== TRECHO SELECIONADO ==
16. Em 17 de Fevereiro de 2019, o Tribunal Arbitral proferiu o seguinte Despacho Arbitral: Considerando o Requerimento da Entidade Requerida de 12 de Fevereiro e tendo em conta que esta entidade procedeu à revogação do acto tributrário impugnado, em nome da autonomia do Tribunal Arbitral na condução do processo [alínea c) do artigo 16.º do RJAT], bem como dos princípios da economia e celeridade processuais, notifica-se o SP para vir aos autos indicar, no prazo de 10 dias, se mantém ou não interesse processual no prosseguimento dos presentes autos. Deste despacho notifiquem-se ambas as partes.
17. Mais uma vez notificado daquele despacho, o Requerente não respondeu.
18. A fundamentar o pedido, em resumo, o Requerente invoca o seguinte: (i) falta de fundamentação dos actos, (ii) omissão da notificação para exercício do direito de audição, (iii) ilegalidade dos actos de liquidação, (iv) ilegalidade das liquidações de juros compensatórios e, por último, (v) ilegalidade da decisão da Reclamação Graciosa.
19. Sobre a falta de fundamentação (página 3 do PPA) dos actos, o Requerente invoca, em resumo, o seguinte:
- Analisados os actos de liquidação que também constituem o objecto do pedido de pronúncia arbitral verifica-se não resultar suficiente a necessária fundamentação dos mesmos, de facto e de direito. (página 3 do PPA)
- Na verdade, não são explicitados todos os fundamentos que determinaram a sua emissão, sendo apenas feita a, lacónica e insuficiente, menção a um conjunto de valores, bem assim, que a liquidação de imposto não foi realizada com recurso a métodos indiciários. (página 3 do PPA)

== TAREFAS ==
• 1. Filtre os registros e copie cada linha que contenha a palavra "acciaccatura", levando em conta a diferença entre maiúsculas e minúsculas.
• 2. Retome o trecho sobre o processo arbitral tributário e continue-o a partir da última frase apresentada.
O trecho e os registros não têm nenhuma relação entre si.

== DADOS DE ENTRADA ==

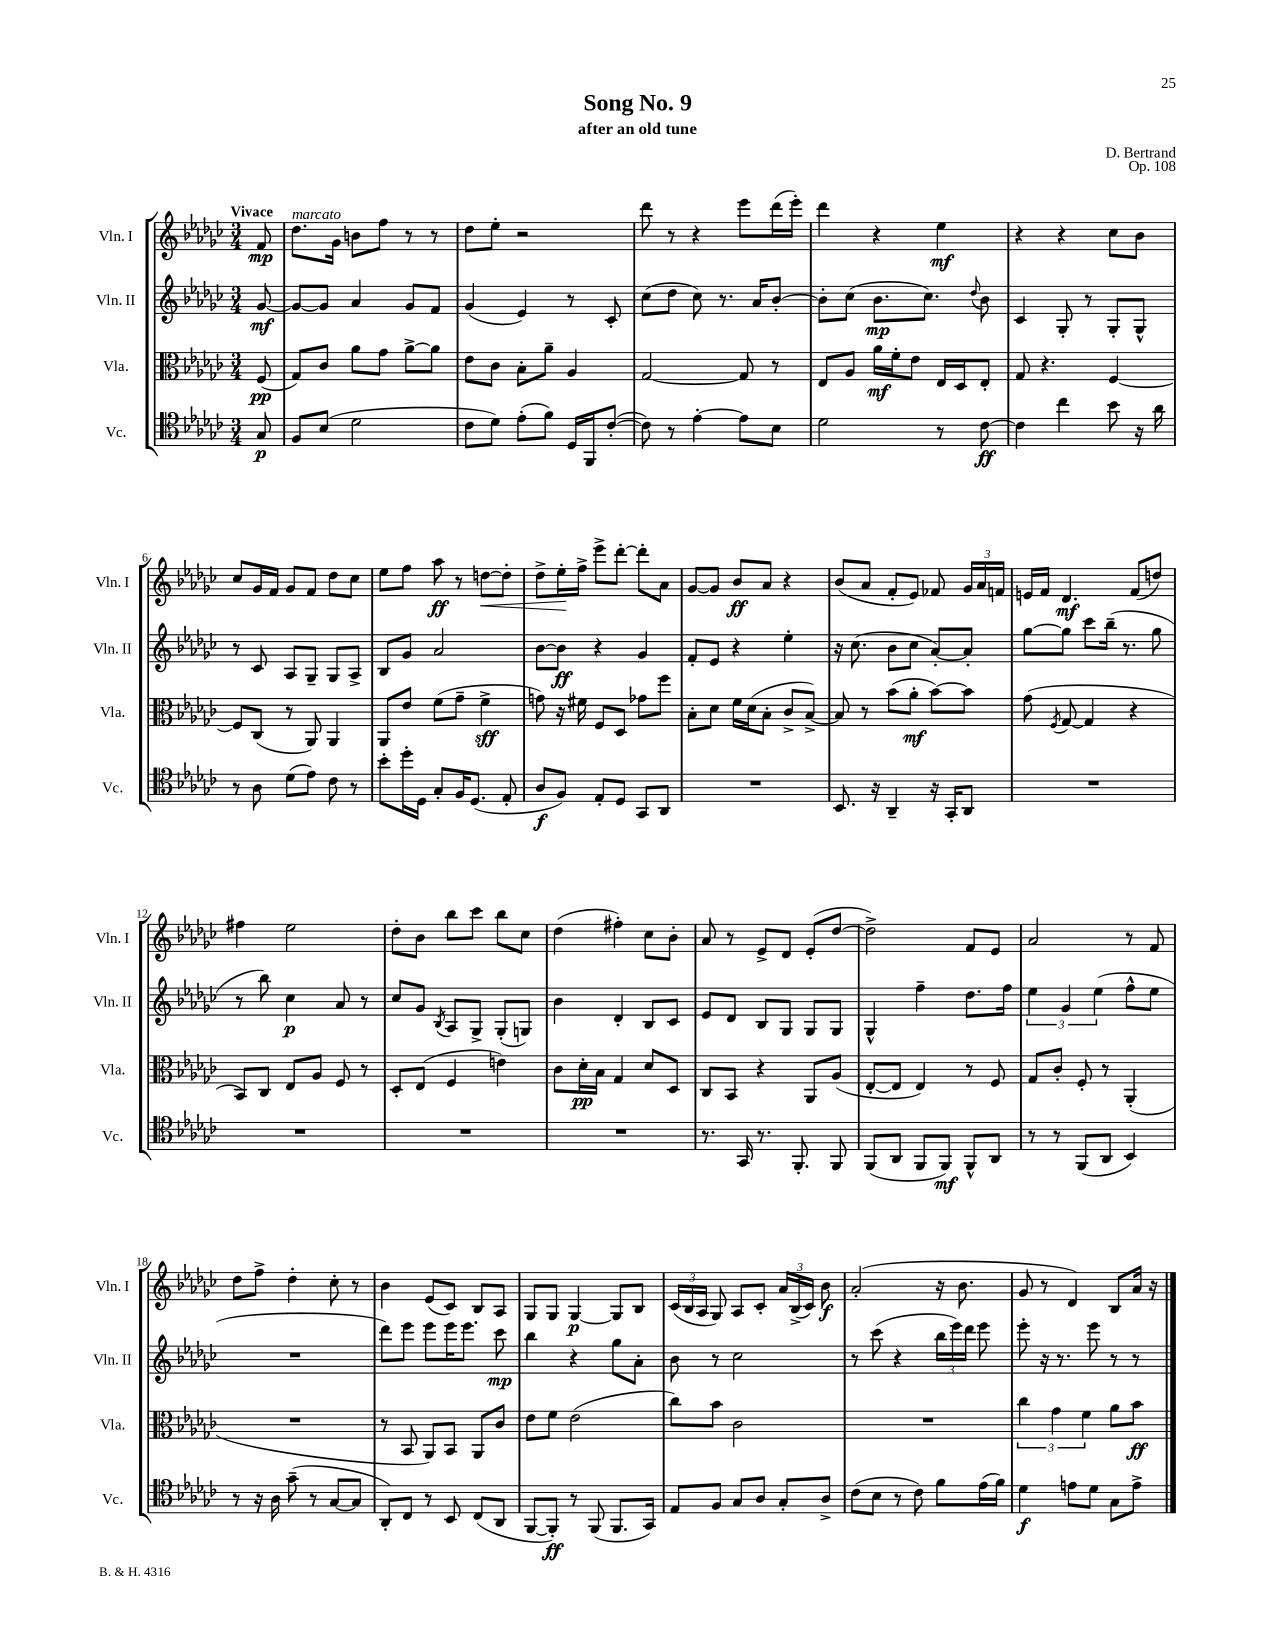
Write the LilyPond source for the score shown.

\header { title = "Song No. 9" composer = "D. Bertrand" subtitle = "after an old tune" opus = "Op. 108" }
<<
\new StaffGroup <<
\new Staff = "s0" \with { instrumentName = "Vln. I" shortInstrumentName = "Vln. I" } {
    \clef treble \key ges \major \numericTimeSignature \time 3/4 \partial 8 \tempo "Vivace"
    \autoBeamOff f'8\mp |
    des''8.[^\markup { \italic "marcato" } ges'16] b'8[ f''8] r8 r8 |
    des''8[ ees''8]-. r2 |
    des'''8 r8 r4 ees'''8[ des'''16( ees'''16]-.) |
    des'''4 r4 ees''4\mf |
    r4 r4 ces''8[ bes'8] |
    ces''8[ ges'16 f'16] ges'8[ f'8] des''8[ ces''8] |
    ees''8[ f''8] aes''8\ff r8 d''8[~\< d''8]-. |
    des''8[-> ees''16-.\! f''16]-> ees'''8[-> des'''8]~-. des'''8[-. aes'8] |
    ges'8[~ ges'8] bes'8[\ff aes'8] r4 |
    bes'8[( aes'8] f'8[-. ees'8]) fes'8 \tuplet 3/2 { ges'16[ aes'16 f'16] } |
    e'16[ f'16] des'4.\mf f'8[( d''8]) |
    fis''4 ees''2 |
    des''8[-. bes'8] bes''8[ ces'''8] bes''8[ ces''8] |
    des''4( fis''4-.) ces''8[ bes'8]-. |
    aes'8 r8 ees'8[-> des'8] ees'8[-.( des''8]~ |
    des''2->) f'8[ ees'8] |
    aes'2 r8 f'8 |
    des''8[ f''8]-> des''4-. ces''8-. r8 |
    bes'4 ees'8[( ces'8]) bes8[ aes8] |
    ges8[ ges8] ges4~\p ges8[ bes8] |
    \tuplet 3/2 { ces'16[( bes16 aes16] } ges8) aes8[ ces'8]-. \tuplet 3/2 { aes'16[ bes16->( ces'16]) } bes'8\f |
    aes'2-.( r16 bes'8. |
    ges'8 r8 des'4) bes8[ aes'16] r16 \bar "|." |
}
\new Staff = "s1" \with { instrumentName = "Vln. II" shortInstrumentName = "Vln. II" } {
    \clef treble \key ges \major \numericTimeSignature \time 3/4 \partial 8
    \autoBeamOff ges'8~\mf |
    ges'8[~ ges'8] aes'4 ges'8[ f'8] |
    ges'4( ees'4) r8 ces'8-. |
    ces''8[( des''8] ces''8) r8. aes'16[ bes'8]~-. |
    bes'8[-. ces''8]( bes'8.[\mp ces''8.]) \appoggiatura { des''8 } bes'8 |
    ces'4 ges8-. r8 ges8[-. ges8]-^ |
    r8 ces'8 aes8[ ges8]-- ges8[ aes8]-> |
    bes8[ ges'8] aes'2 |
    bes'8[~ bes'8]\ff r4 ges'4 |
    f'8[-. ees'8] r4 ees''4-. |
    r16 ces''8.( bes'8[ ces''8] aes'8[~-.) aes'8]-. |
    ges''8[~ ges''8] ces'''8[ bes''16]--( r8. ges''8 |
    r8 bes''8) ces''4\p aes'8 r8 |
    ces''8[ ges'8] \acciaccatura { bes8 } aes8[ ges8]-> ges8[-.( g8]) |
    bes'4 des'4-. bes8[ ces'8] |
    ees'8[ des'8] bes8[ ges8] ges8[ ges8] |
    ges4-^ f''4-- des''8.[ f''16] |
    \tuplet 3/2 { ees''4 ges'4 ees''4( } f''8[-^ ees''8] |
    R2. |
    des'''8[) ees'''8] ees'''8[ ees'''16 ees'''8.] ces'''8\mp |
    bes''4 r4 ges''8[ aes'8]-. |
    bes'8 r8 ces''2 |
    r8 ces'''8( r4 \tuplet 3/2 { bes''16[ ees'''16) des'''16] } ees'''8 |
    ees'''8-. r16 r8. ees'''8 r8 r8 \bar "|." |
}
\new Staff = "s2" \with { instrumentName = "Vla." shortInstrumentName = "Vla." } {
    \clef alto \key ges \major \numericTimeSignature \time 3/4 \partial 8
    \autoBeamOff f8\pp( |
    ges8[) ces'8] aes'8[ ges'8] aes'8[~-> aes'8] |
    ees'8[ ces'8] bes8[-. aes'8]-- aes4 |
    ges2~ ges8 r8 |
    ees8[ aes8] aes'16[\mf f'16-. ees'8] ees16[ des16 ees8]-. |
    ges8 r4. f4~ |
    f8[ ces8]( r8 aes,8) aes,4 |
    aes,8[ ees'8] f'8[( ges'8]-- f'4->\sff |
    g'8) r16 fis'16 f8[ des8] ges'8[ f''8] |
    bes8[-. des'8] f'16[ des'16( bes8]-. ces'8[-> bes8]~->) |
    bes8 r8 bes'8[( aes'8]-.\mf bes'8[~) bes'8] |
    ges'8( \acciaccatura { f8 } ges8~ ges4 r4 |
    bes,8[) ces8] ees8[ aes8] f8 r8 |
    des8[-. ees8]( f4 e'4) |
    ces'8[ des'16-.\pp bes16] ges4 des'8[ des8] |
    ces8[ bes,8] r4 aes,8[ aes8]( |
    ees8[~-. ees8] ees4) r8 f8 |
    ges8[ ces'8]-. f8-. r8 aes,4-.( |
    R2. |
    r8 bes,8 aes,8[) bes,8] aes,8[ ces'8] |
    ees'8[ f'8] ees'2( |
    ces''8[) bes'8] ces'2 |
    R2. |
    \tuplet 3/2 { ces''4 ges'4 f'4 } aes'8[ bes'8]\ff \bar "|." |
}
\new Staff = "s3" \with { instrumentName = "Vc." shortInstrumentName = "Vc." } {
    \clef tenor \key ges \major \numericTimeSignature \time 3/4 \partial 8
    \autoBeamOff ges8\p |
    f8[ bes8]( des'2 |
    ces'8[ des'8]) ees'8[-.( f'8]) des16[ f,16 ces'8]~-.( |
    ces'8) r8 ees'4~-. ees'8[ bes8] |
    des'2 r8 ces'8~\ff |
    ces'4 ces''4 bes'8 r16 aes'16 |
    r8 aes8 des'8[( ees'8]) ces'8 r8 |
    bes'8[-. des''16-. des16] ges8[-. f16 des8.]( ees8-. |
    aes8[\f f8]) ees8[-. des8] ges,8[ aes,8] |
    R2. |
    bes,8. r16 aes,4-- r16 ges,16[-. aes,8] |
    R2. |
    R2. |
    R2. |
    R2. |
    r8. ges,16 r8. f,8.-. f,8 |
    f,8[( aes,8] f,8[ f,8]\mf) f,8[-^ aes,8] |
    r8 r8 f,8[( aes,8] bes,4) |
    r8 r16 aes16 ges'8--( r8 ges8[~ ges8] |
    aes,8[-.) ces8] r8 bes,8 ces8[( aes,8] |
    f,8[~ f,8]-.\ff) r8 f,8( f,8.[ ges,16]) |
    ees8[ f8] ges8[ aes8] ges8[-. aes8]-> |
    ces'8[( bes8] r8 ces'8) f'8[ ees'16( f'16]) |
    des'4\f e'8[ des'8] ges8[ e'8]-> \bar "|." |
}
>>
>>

==

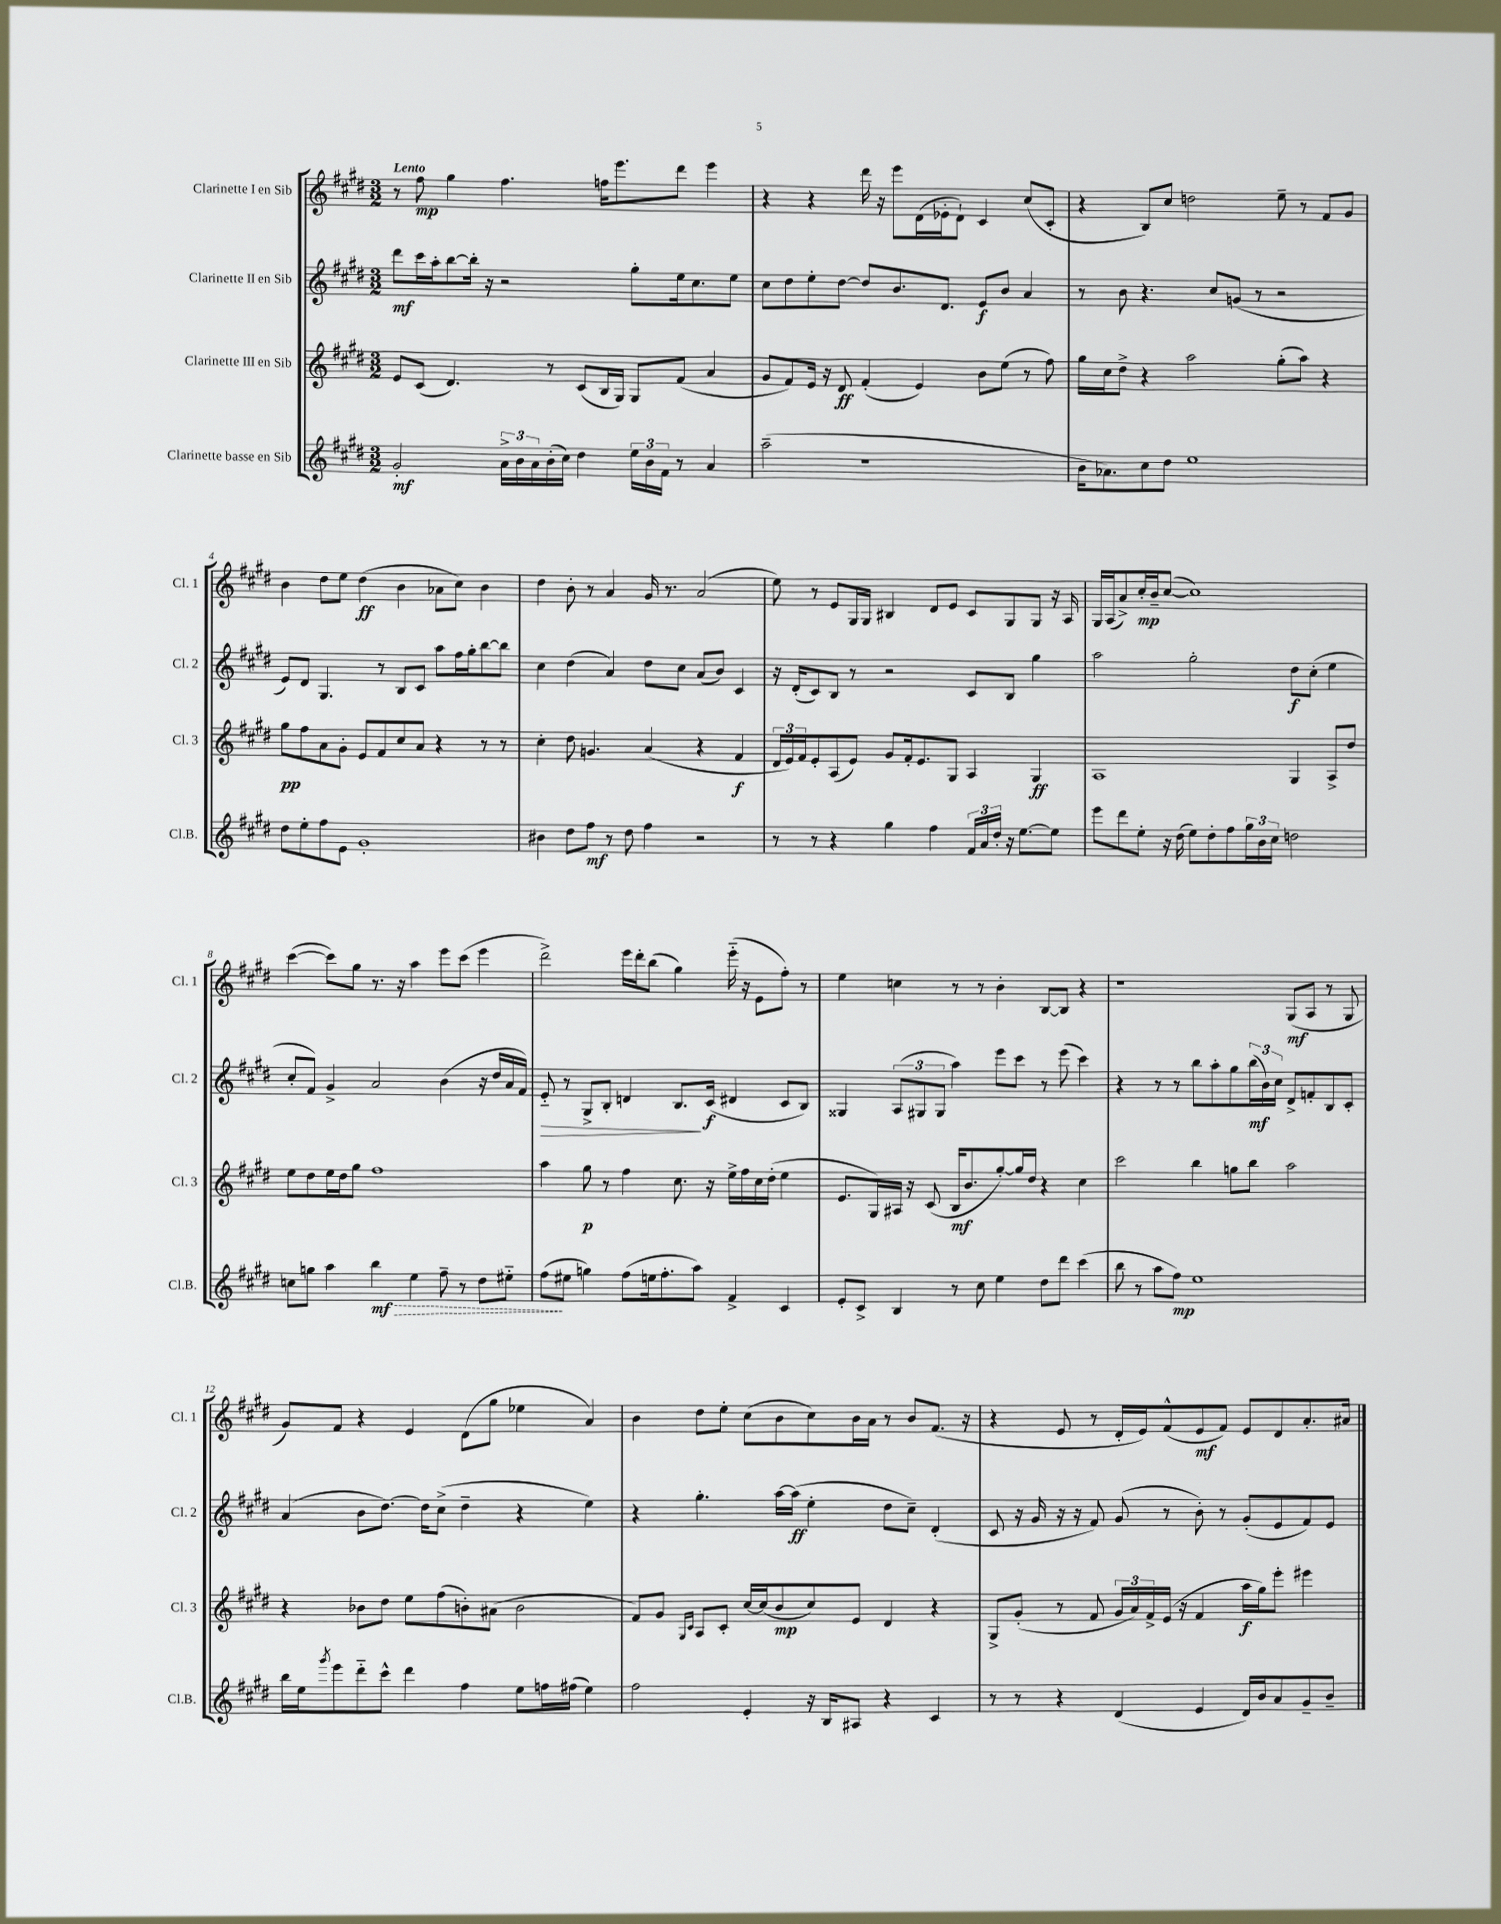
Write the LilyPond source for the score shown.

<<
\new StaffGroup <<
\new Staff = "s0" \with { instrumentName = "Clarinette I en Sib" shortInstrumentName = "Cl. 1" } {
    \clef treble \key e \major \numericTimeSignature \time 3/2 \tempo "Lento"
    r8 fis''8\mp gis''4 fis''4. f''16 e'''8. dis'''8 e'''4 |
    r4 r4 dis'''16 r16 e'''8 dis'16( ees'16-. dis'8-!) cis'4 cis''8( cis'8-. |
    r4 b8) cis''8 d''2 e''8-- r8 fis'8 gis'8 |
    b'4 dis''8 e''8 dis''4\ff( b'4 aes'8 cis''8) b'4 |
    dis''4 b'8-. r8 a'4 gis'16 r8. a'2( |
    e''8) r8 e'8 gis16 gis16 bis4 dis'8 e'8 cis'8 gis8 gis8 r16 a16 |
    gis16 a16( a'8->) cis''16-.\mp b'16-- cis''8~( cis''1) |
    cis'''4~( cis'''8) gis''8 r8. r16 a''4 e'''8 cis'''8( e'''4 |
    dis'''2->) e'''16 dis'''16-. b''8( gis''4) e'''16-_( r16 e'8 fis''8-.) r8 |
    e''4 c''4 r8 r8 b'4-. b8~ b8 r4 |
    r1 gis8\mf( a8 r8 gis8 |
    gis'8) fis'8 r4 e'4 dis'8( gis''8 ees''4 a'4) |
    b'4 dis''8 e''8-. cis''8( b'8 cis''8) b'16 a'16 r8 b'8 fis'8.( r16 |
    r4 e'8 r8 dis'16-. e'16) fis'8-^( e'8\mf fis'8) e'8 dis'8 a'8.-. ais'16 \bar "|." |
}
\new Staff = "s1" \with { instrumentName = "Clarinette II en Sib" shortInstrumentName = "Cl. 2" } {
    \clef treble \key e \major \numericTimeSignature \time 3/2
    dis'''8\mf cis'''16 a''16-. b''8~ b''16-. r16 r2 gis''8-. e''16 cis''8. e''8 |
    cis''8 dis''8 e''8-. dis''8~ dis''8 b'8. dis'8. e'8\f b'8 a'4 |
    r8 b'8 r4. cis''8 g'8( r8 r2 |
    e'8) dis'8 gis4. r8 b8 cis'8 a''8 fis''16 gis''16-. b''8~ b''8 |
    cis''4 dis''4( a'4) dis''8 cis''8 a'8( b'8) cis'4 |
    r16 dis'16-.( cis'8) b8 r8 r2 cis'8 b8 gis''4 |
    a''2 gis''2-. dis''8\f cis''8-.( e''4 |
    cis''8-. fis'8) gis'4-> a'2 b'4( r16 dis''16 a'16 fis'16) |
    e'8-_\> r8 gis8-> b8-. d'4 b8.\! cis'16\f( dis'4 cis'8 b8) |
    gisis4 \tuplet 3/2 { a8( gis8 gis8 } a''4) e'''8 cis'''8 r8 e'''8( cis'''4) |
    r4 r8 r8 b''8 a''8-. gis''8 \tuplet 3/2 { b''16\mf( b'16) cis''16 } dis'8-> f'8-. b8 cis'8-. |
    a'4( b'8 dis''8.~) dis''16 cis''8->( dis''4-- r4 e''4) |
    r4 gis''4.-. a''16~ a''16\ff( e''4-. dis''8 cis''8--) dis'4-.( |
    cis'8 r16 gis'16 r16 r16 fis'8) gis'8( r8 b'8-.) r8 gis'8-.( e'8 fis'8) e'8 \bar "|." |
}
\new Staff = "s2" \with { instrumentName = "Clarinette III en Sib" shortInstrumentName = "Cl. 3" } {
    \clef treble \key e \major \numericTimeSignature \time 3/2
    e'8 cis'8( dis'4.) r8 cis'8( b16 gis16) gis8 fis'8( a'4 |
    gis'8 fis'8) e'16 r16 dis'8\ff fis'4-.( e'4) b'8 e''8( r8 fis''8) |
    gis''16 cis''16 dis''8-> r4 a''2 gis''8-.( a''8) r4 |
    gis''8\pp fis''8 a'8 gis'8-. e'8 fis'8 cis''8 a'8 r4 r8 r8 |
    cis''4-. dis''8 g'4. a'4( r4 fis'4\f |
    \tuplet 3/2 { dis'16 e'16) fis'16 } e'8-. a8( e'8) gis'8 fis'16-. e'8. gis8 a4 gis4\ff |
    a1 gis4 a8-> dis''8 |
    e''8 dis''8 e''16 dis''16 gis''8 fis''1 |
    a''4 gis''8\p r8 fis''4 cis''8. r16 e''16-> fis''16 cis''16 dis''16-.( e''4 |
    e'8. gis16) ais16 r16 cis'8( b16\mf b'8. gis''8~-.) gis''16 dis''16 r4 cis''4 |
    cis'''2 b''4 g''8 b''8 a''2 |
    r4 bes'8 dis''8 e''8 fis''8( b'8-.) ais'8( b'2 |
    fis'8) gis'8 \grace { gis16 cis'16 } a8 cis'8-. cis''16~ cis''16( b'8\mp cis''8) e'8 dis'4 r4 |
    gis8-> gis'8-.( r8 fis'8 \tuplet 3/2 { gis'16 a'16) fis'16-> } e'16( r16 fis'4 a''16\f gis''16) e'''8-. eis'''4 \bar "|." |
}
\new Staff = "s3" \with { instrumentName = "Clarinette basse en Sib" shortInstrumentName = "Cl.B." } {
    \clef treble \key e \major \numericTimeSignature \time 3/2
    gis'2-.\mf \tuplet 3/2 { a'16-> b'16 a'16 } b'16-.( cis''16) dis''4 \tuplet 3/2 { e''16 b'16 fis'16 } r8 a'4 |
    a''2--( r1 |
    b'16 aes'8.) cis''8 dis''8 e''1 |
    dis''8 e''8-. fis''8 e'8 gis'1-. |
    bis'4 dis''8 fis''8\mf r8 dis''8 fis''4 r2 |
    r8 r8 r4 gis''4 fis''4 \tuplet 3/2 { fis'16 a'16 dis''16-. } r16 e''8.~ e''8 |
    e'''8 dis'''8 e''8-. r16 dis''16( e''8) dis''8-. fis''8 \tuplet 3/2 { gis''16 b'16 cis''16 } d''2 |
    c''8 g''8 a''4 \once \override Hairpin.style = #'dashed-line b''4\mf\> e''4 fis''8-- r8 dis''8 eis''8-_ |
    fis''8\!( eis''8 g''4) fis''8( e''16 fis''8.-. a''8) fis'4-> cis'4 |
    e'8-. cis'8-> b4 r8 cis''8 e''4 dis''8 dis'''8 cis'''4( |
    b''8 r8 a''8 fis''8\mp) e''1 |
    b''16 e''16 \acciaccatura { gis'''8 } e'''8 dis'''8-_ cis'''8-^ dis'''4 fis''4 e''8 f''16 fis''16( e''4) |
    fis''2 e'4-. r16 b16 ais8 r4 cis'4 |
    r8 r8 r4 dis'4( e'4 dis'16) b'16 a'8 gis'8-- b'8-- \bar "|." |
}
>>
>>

== RESPOSTAS ==
• 1.
    ces''8[ ges'8] \acciaccatura { bes8 } aes8[ ges8]-> ges8[-.( g8]) |
    ges'8( \acciaccatura { f8 } ges8~ ges4 r4 |
    b''16 e''16 \acciaccatura { gis'''8 } e'''8 dis'''8-_ cis'''8-^ dis'''4 fis''4 e''8 f''16 fis''16( e''4) |

• 2.
- Adicionalmente, apenas é referido que cada um dos actos poderá ser objecto de reclamação graciosa ou de impugnação judicial, sem se identificarem, sequer, as concretas disposições legais em que assenta. (página 3 do PPA)
- Ora, nos actos de liquidação que também são objecto do presente pedido de pronúncia arbitral não há qualquer referência, expressa ou implícita, a outro qualquer documento concreto para que remeta clara e expressamente, pelo que, não constando do próprio acto a fundamentação legalmente exigida – ou seja, a iter cognoscitivo que justifica a decisão tomada –, também não se pode entender, no caso vertente, que esta se tem por cumprida por remissão para um outro qualquer documento, que não vem aí identificado. (página 7 e 8 do PPA)
- Por outro lado, inexiste a demonstração (cujo ónus, nos termos do artigo 74.º, da Lei Geral Tributária, impende sobre a Autoridade Tributária e Aduaneira) de que a matéria colectável foi apurada com base nos elementos existentes e disponíveis. (página 8 do PPA)
- Ou seja, a Autoridade Tributária e Aduaneira não demonstra os elementos essenciais da sua pretensão e que justificariam a prática dos actos de liquidação cuja legalidade, também, se contesta. (página 8 do PPA)
- Parece, pois, curial que se conclua que o acto de liquidação de IRS e de Juros Compensatórios relativo ao ano fiscal de 2015, que também constitui o objecto da presente acção, foi praticado com ofensa das normas e princípios jurídicos aplicáveis, designadamente os artigos 268.º, n.º 3, da CRP e artigo 77.º da LGT, 123.º, 124.º e 125.º do CPA devendo ser anulado em conformidade (cf. artigo 135.º do CPA). (página 8 do PPA)
20. Sobre a omissão da notificação para exercício do direito de audição (página 9 do PPA.), o Requerente invoca, em resumo, o seguinte:
- não foi notificado, em momento anterior à pratica dos actos de liquidação (ou em qualquer outro momento, na verdade), para se pronunciar sobre o teor dos mesmos. Em concreto, o Requerente não foi notificado nos termos previstos na alínea a) do n.º 1 do artigo 60.º da LGT. (página 9 do PPA)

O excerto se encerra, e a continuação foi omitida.